When conduct is hate speech

Mark Steyn’s Chicago Sun-Times column opposes the proposed constitutional amendment prohibiting flag burning: “Don’t worry, Old Glory can take the heat.” I think the Supreme Court decision striking down laws prohibiting flag burning on First Amendment grounds was mistaken, but that case wouldn’t be at the top of my list of mistaken Supreme Court decisions to be oveturned by constitutional amendment. It wouldn’t even be at the top of my list of mistaken Supreme Court First Amendment decisions to be overturned by constitutional amendment.
Steyn, as is his custom, pursues the argument from a unique angle. You won’t be able to deduce his argument from this paragraph, but I don’t want you to miss it:

One of the big lessons of these last four years is that many, many beneficiaries of Western civilization loathe that civilization — and the media are generally inclined to blur the extent of that loathing. At last year’s Democratic Convention, when the Oscar-winning crockumentarian Michael Moore was given the seat of honor in the presidential box next to Jimmy Carter, I wonder how many TV viewers knew that the terrorist “insurgents” — the guys who kidnap and murder aid workers, hack the heads off foreigners, load Down’s syndrome youths up with explosives and send them off to detonate in shopping markets — are regarded by Moore as Iraq’s Minutemen. I wonder how many viewers knew that on Sept. 11 itself Moore’s only gripe was that the terrorists had targeted New York and Washington instead of Texas or Mississippi: “They did not deserve to die. If someone did this to get back at Bush, then they did so by killing thousands of people who DID NOT VOTE for him! Boston, New York, D.C. and the plane’s destination of California — these were places that voted AGAINST Bush!”

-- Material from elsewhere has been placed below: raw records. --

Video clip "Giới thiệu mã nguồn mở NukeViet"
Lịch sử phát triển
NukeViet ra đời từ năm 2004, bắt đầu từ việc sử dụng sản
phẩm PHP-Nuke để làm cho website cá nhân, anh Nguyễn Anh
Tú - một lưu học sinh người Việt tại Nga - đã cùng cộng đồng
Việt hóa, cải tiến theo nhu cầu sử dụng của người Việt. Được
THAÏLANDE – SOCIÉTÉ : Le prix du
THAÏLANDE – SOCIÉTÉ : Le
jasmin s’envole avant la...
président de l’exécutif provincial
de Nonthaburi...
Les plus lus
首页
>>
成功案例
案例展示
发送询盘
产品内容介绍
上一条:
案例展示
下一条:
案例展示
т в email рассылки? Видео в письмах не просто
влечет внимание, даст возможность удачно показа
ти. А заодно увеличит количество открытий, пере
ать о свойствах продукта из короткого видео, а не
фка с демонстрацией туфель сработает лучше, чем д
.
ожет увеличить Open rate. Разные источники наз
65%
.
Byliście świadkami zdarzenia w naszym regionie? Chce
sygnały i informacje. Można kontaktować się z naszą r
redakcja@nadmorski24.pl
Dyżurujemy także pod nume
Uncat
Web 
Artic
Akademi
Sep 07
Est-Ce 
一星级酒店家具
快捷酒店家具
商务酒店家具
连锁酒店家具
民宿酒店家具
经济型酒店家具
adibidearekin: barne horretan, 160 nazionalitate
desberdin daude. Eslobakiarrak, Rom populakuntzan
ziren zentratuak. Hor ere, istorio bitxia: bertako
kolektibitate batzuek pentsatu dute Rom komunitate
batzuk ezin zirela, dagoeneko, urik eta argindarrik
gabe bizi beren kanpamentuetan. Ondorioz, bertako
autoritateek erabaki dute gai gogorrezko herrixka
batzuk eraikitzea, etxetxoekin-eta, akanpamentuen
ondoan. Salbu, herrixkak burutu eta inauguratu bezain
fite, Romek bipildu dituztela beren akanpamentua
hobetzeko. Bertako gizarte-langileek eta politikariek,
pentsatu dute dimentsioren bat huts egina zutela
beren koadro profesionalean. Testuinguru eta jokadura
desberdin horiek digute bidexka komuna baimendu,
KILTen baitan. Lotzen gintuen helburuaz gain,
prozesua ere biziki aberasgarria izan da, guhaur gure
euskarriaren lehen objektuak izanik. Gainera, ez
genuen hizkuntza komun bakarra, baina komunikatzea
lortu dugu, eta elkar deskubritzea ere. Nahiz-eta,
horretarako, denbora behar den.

Click here for the full text of Michael Moore’s letter from which Steyn’s quote is drawn. I believe that Karl Rove may have missed Moore’s post-9/11 recipe for American action, but it might have contributed to the distinction he drew between liberals and conservatives in his speech last week: “Let’s mourn, let’s grieve, and when it’s appropriate let’s examine our contribution to the unsafe world we live in.”
DEACON adds: I agree with Steyn’s position and with the Supreme Court decision that flag-burning is protected free speech. Flag-burning expresses anti-Americanism in such a deplorable way that no form of verbal communication seems able to convey quite the same meaning. That’s why banning it is at or near the top of the list of proposed constitutional amendments despite the existence, as Scott notes, of better candidates. And that’s why I believe this form of expression is protected by the First Amendment and should continue to be.